Second reaction (10 minutes later): Why in the world I am apologizing for this?! He is the one leaving me for a whole week to go snowboarding for the second time in two months. #$%$#@^$%$%@&(*%^&
I tend to internalize my thoughts for a very long time before letting anything out in a verbal form. I go through a cycle of emotions and thoughts and analysis to determine if I’m being irrational/emotional/being a crazy wife. Ok, now that I am typing this out…I do sound a little crazy!! Anyways, the fact is that Z is an avid snowboarder/winter sports guy and I am not. Because my precious vacation days are currently all reserved for weddings (everyone, stop getting married! Jk.), I simply could not afford the luxury to hop on a plane and go travel with him. My selfish desire would be that he stays home during all given vacation days so he can do the cooking, cleaning, doing laundry, taking care of the dogs, and etc., but I know that will make him miserable, thus driving me insane.
In the end, I will get over this. He will go on his snowboard adventure, and I will get to eat whatever I want (aka not cooking) and watch whatever TV show/anime I want. I do understand his need to get away and do something active and different because his work lifestyle is just…not that desireable to be honest. But, I do need to stop apologizing about everything when it doesn’t really warrant an apology. Does anyone have this problem?
3. Being a physician resident’s wife can be a lonely journey. Since we moved here in June 2014, most of my (new) friends were formed through Z’s residency program. It’s actually quite hard to form friends at work, especially when your office co-workers 40s and 50s (I am by far the youngest). I, of course, enjoy working with them, but it’s a little different when it comes having a social life with such age gap. The natural introvert in me would typically hide out in the house and binge watch TV and perpetually work on house chores, but lately, I have become better at reaching out to people. Even if those new people might be another resident’s wife/girlfriend/partner etc. I have been intentionally going out more and doing things like yoga or a night event together with those ladies regardless of what Z’s work schedules look like. Constantly waiting for him to be available is no more.

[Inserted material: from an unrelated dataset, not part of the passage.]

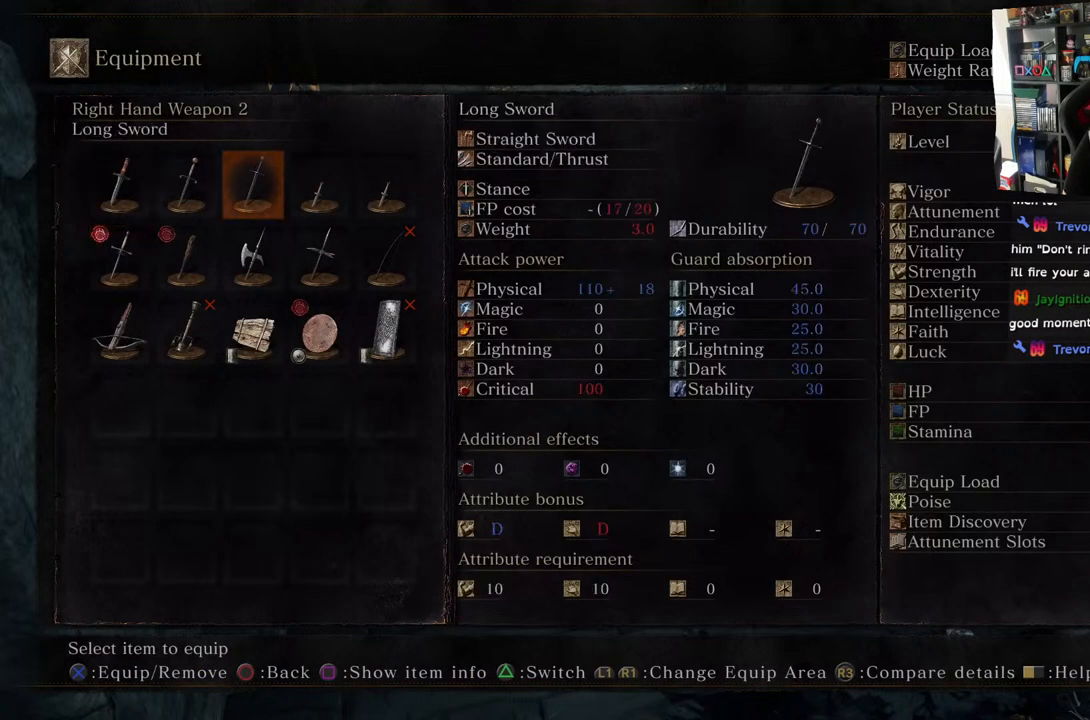
{"buttons": [], "left_stick": "center", "right_stick": "center", "events": [[100, "DPAD_RIGHT", "up"]]}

However, whenever I come home, I await to always-tired husband who eats everything in 5 minutes and passes out anywhere he lays his head on. It always follows with an apology the next morning because he just snoozed away so early in the evening. And, I always say it’s ok. It really is – I do completely understand. It does get tiring trying to guess when he’ll come home because I hate putting cold food on the table. It would be nice if I have some telepathic way of communicating with him. The lack of consistency with schedule/waiting game is a little annoying sometimes. Being patient is everything in this particular marriage. And, our dogs are amazing companions. Not sure how I would survive this so-called residency life without those furry, loyal babies.

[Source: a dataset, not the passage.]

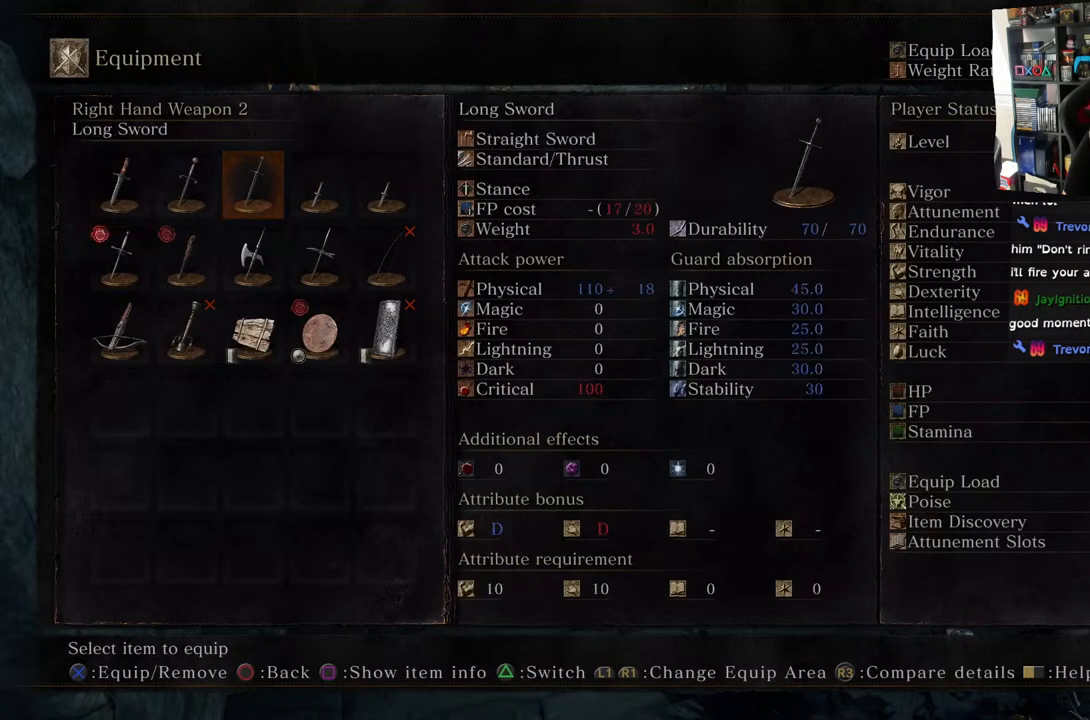
{"buttons": [], "left_stick": "center", "right_stick": "center", "events": []}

I go through this cycle of loneliness and joy of being an independent woman who doesn’t rely her emotion on her husband’s physical presence (aka being able to do things alone – I love this about myself). Occasionally, in between, there is a slight resentment toward the career he chose. I think, tonight, it’s just a little bit of loneliness. I miss my husband. I miss date nights. I miss he wants to cook for me. I miss the not-always-so-tired guy. Actually, I am exhausted from work, too. We are essentially an overworked married couple in our late 20s that just need some date nights planned by the husband, not the wife.
So that’s it – my long list of thoughts floating in my head right now. It is good to be able to write it all out instead of keeping it to myself. Another busy day tomorrow. Sleep well.